═════ DATA LISTING ═════

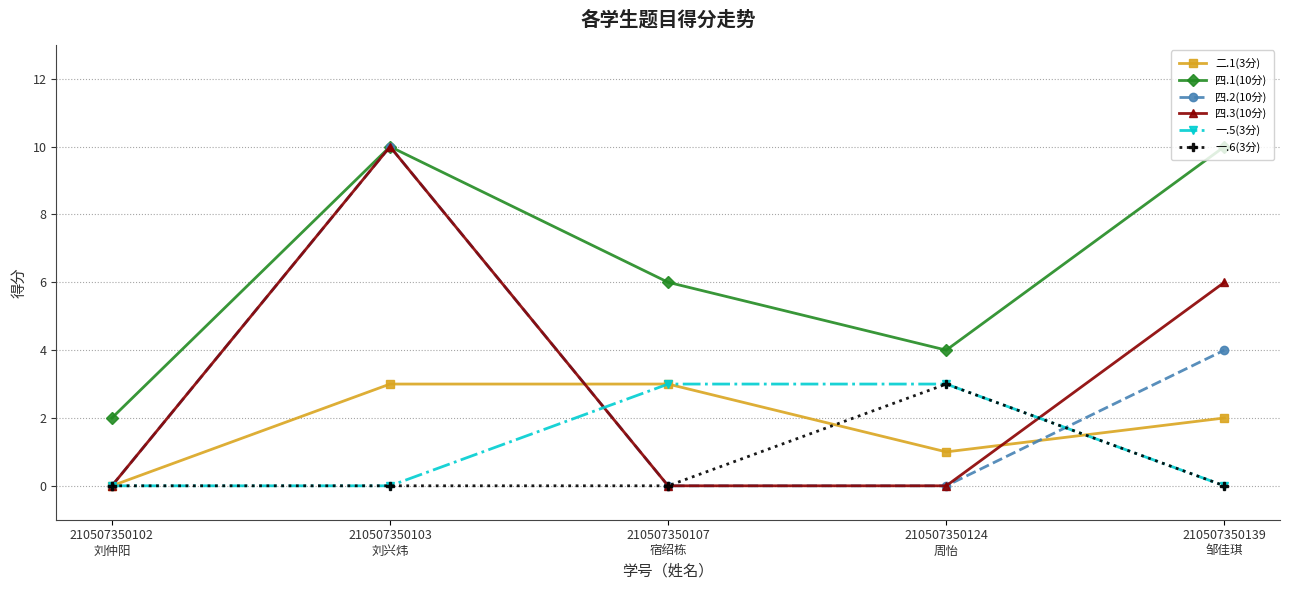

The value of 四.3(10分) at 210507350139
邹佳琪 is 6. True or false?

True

═════
═════ DATA LISTING ═════

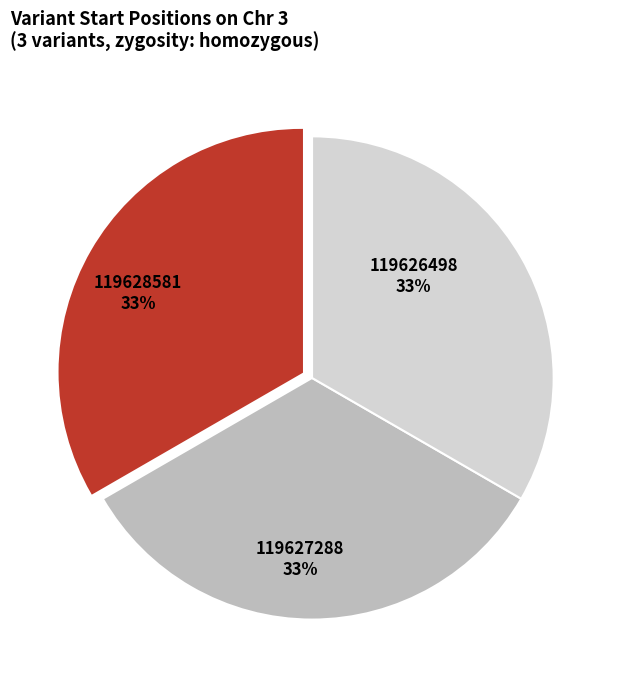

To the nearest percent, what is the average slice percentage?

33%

═════
═════ DATA LISTING ═════

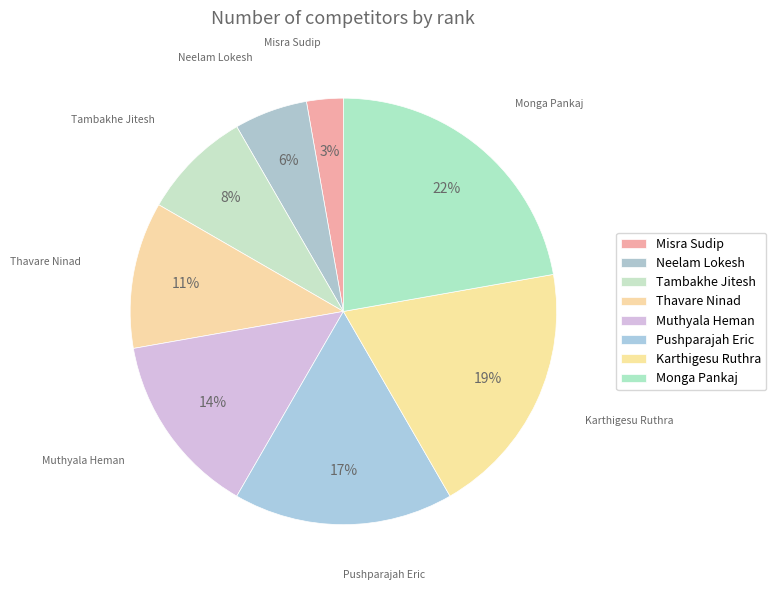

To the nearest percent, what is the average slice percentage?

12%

═════

§ **ABOUT THIS TASK**: Duplicate the items from the line containing "The value of 四.3(10分) at 210507350139" through the line containing "邹佳琪 is 6. True or false?", keeping both end lines.

§ **EXERCISE OUTPUT**:
The value of 四.3(10分) at 210507350139
邹佳琪 is 6. True or false?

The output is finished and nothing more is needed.